Pull every line with "down" from the entries below.

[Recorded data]
————————

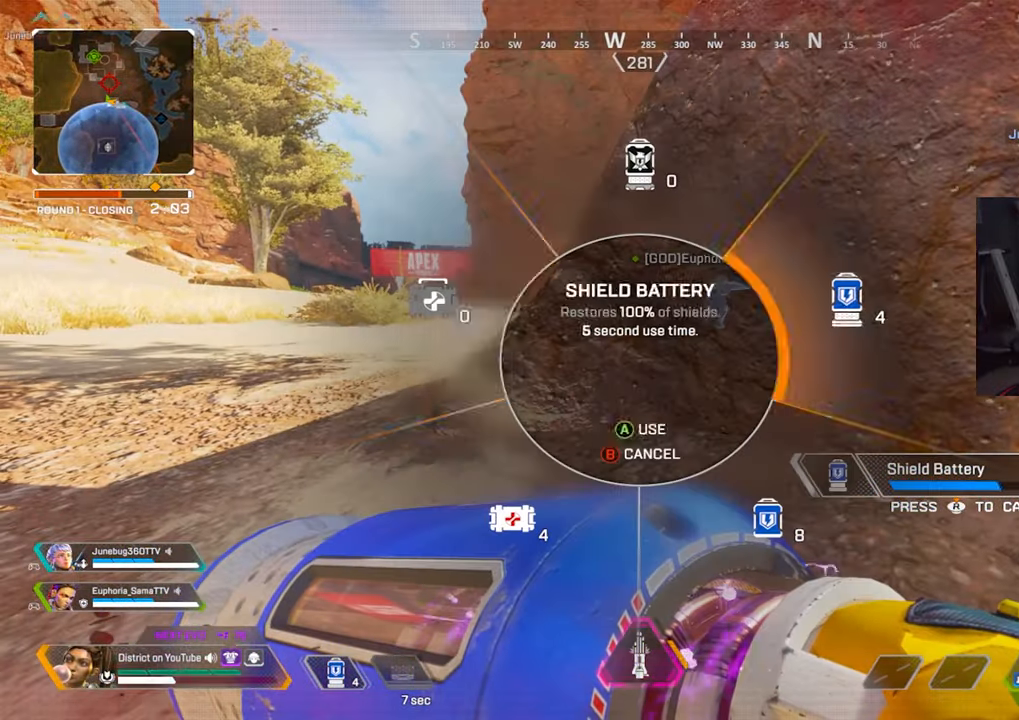
{"buttons": [], "left_stick": "up-left", "right_stick": "center", "events": [[83, "DPAD_UP", "up"], [100, "right_stick", "center"], [217, "Y", "up"], [333, "left_stick", "up-left"]]}
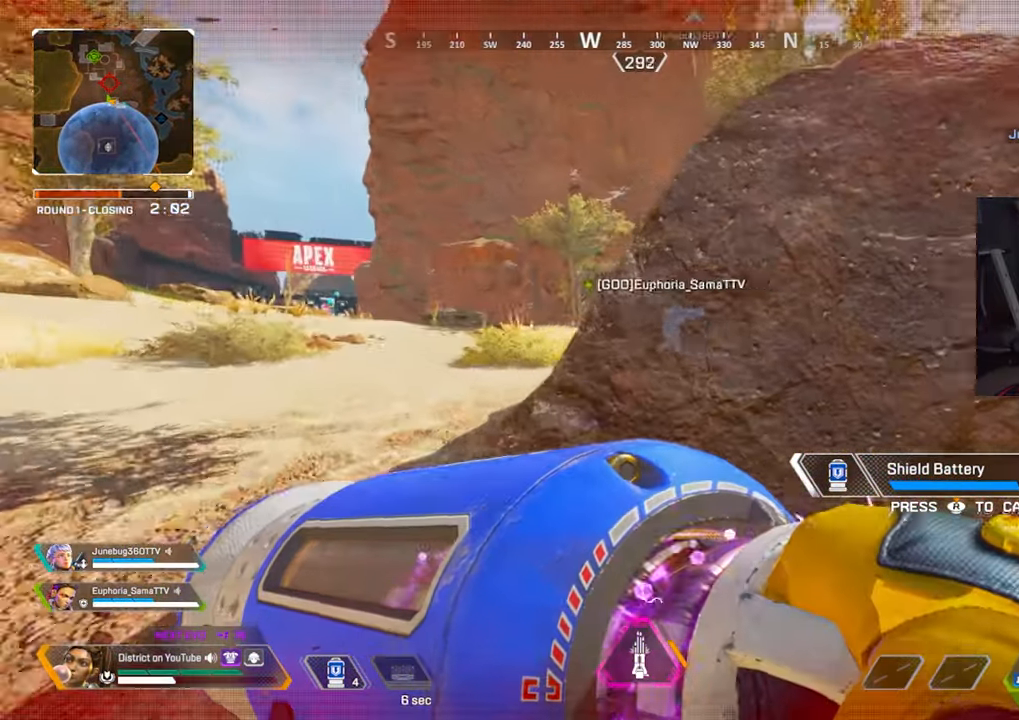
{"buttons": ["DPAD_UP"], "left_stick": "center", "right_stick": "down", "events": [[67, "A", "down"], [133, "left_stick", "center"], [200, "A", "up"], [217, "DPAD_UP", "down"], [450, "right_stick", "down"]]}
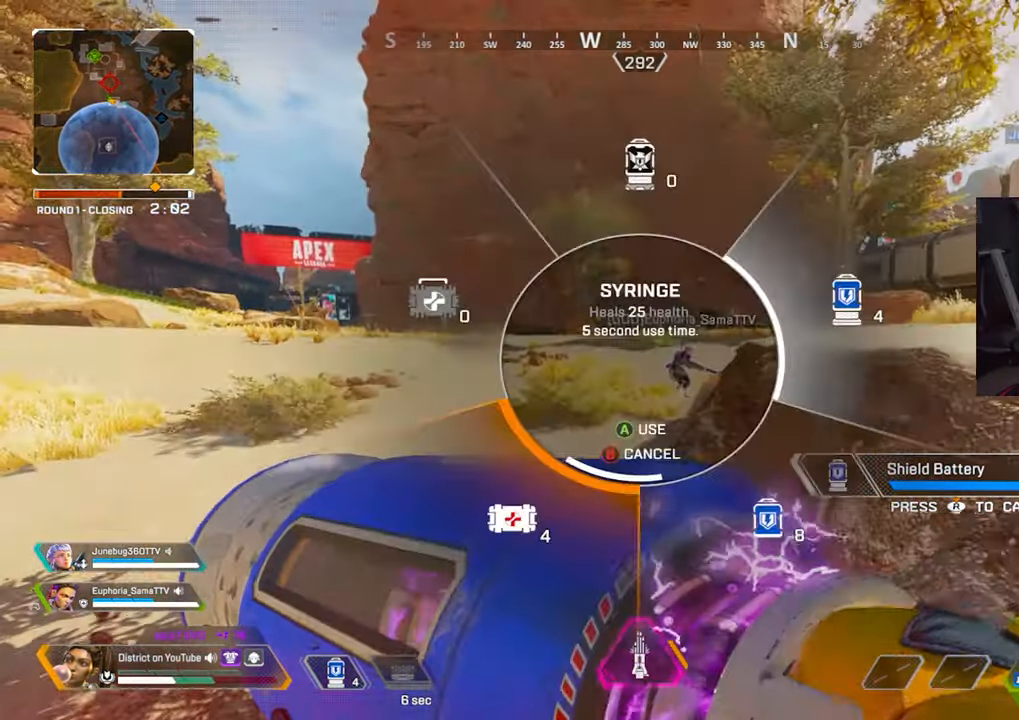
{"buttons": [], "left_stick": "up-left", "right_stick": "center", "events": [[33, "DPAD_UP", "up"], [50, "right_stick", "center"], [233, "left_stick", "up-left"], [283, "right_stick", "right"], [383, "right_stick", "center"]]}
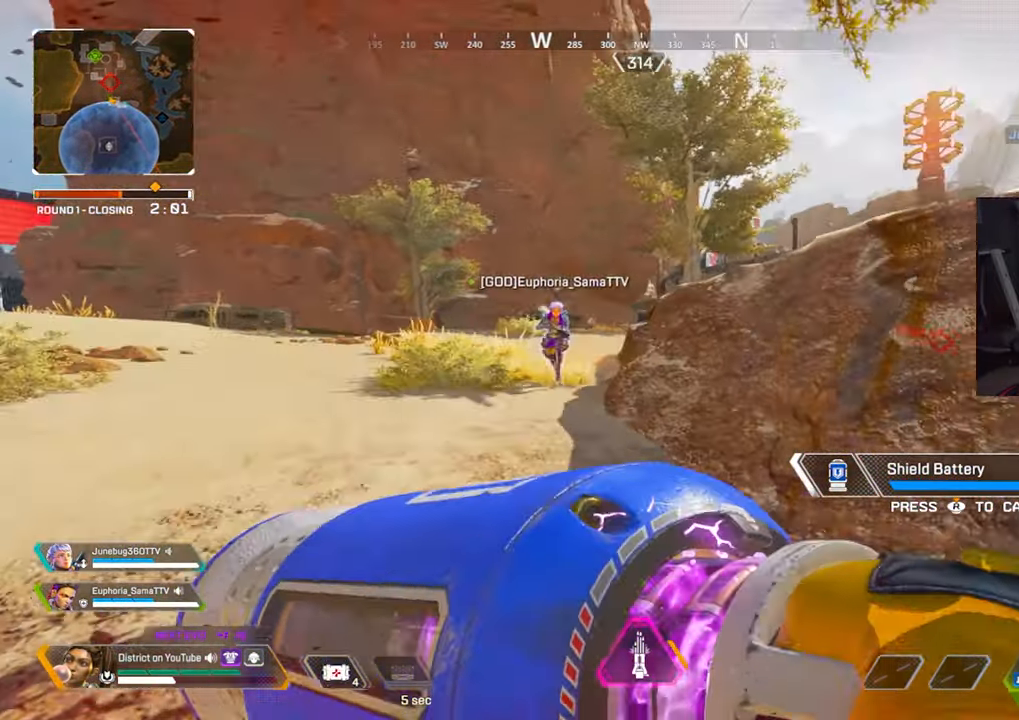
{"buttons": [], "left_stick": "right", "right_stick": "right", "events": [[333, "left_stick", "right"], [483, "right_stick", "right"]]}
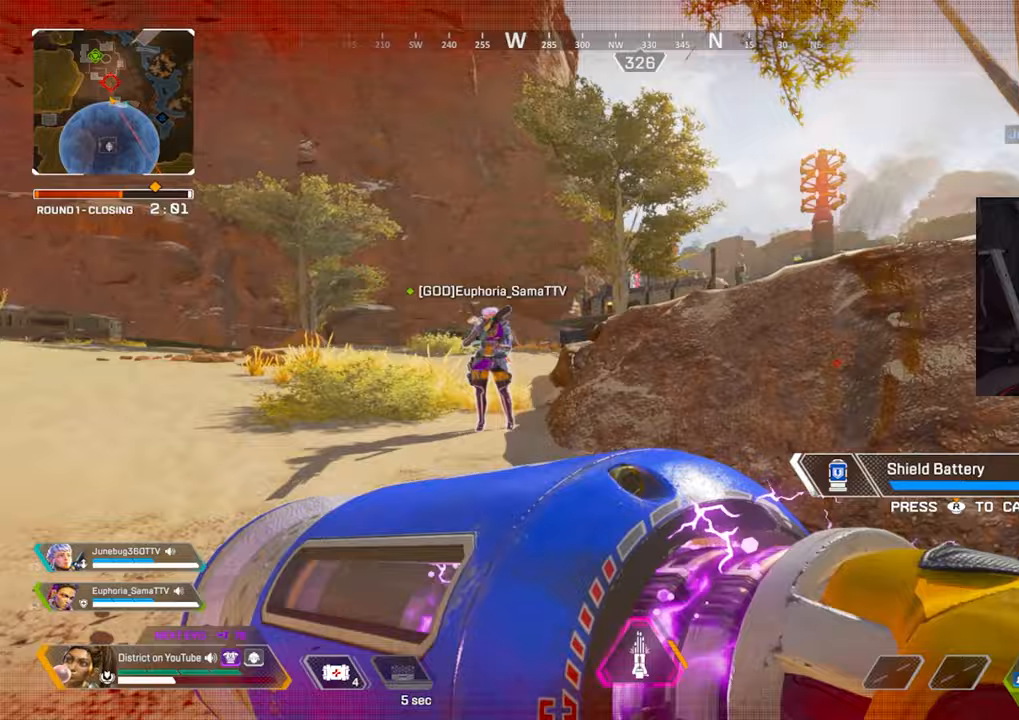
{"buttons": ["Y", "DPAD_UP"], "left_stick": "center", "right_stick": "center", "events": [[133, "left_stick", "up"], [217, "left_stick", "up-left"], [250, "right_stick", "center"], [333, "left_stick", "center"], [450, "DPAD_UP", "down"], [450, "Y", "down"]]}
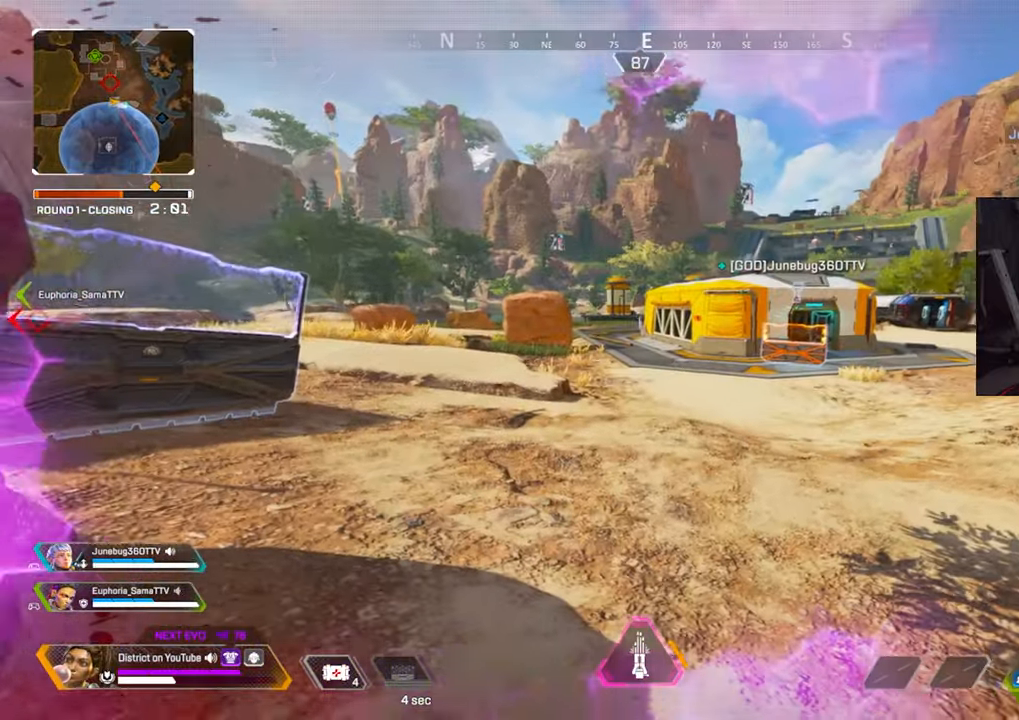
{"buttons": [], "left_stick": "up", "right_stick": "center", "events": [[67, "DPAD_UP", "up"], [417, "Y", "up"], [483, "left_stick", "up"]]}
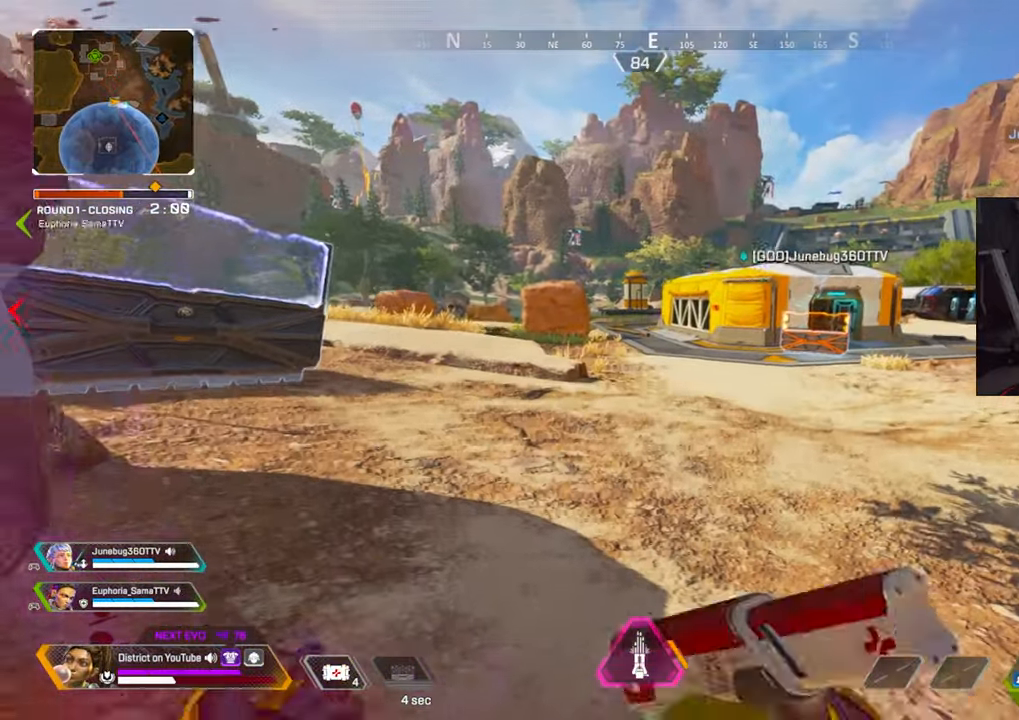
{"buttons": [], "left_stick": "up-right", "right_stick": "center", "events": [[100, "right_stick", "left"], [167, "left_stick", "up-right"], [250, "right_stick", "center"]]}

————————

EXERCISE RESPONSE:
{"buttons": ["DPAD_UP"], "left_stick": "center", "right_stick": "down", "events": [[67, "A", "down"], [133, "left_stick", "center"], [200, "A", "up"], [217, "DPAD_UP", "down"], [450, "right_stick", "down"]]}
{"buttons": ["Y", "DPAD_UP"], "left_stick": "center", "right_stick": "center", "events": [[133, "left_stick", "up"], [217, "left_stick", "up-left"], [250, "right_stick", "center"], [333, "left_stick", "center"], [450, "DPAD_UP", "down"], [450, "Y", "down"]]}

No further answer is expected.